-- Your objective --
Output as a JSON list of strings, one per line, everything in the data from the line containing "collection date as" down to the line containing "scientific name: Sonchus oleraceus", both included and blank lines left out.

-- Listed entries --
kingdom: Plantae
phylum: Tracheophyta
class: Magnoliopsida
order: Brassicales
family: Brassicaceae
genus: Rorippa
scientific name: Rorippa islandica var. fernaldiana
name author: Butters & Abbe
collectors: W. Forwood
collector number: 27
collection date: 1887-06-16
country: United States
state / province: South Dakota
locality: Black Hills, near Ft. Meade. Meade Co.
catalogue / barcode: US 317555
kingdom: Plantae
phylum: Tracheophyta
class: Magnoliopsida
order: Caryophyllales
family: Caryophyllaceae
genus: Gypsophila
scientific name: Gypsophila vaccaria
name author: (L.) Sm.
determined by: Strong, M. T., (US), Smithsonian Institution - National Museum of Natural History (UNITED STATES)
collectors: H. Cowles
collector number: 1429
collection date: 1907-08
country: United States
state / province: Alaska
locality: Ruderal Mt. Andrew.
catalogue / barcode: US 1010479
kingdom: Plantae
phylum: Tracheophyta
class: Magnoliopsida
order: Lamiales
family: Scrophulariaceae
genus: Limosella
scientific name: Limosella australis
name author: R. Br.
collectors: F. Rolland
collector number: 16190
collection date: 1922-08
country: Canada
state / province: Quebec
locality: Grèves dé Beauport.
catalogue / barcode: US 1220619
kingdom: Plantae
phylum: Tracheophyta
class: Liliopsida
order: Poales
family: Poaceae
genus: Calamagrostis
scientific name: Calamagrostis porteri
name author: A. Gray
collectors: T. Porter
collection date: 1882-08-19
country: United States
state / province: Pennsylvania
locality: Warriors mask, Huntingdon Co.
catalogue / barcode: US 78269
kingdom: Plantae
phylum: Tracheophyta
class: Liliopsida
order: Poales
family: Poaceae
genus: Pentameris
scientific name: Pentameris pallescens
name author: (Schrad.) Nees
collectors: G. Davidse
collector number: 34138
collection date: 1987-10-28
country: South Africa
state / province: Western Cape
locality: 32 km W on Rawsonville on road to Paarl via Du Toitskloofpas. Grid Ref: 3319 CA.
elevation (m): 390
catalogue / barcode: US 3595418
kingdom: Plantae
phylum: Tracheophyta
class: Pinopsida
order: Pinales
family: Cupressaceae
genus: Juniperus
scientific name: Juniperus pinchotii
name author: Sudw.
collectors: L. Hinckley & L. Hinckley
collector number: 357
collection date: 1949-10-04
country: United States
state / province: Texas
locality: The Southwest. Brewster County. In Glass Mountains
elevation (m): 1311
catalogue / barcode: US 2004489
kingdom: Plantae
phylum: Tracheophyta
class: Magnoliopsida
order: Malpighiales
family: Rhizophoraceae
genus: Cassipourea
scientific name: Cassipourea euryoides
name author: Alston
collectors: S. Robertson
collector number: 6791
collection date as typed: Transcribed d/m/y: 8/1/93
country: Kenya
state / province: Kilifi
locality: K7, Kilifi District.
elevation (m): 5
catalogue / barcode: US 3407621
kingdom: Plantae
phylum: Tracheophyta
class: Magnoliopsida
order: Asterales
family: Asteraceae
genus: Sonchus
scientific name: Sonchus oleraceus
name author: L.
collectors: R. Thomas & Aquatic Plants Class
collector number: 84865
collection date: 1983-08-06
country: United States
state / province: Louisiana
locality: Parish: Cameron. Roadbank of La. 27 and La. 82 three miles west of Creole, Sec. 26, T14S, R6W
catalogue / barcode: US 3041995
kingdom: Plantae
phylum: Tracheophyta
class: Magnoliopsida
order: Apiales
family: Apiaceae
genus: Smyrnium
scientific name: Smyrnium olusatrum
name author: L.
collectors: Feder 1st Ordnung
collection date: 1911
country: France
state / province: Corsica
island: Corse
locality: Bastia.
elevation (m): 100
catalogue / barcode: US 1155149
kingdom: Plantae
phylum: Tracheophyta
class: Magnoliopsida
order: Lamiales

-- Solution for this task --
[
  "collection date as typed: Transcribed d/m/y: 8/1/93",
  "country: Kenya",
  "state / province: Kilifi",
  "locality: K7, Kilifi District.",
  "elevation (m): 5",
  "catalogue / barcode: US 3407621",
  "kingdom: Plantae",
  "phylum: Tracheophyta",
  "class: Magnoliopsida",
  "order: Asterales",
  "family: Asteraceae",
  "genus: Sonchus",
  "scientific name: Sonchus oleraceus"
]